▸ **Goal of the exercise**
Using the data below, count the lines where "Reading" appears, and answer with the number alone.

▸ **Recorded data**
* * * * * * *
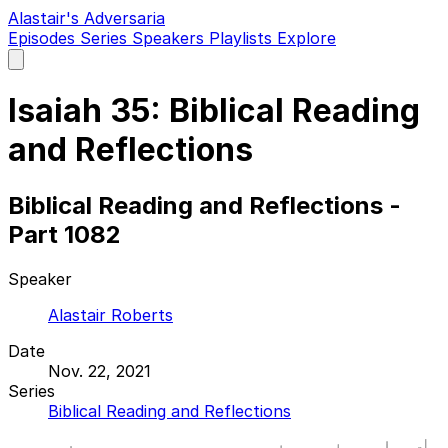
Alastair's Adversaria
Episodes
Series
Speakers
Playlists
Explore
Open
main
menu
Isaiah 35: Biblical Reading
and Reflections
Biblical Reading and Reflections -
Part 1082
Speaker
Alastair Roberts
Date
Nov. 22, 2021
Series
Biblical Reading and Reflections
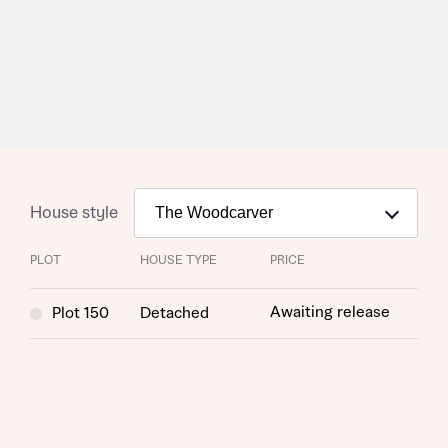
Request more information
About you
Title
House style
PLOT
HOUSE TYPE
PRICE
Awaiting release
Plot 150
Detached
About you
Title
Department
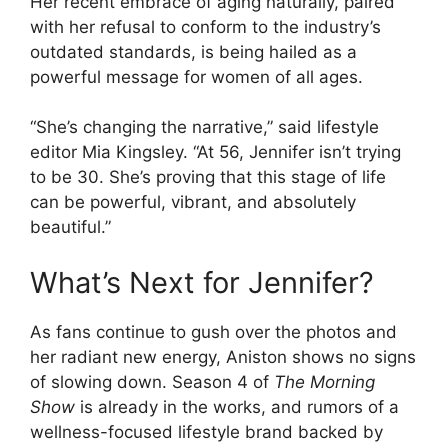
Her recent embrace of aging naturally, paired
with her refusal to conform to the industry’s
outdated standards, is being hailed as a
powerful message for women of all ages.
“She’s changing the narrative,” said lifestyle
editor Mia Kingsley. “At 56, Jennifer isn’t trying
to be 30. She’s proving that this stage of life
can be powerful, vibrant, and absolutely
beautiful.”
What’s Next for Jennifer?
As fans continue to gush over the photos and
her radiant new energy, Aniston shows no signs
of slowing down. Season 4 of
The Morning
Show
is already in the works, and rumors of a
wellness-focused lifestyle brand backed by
* * * * * * *
▸ **Answer below**
3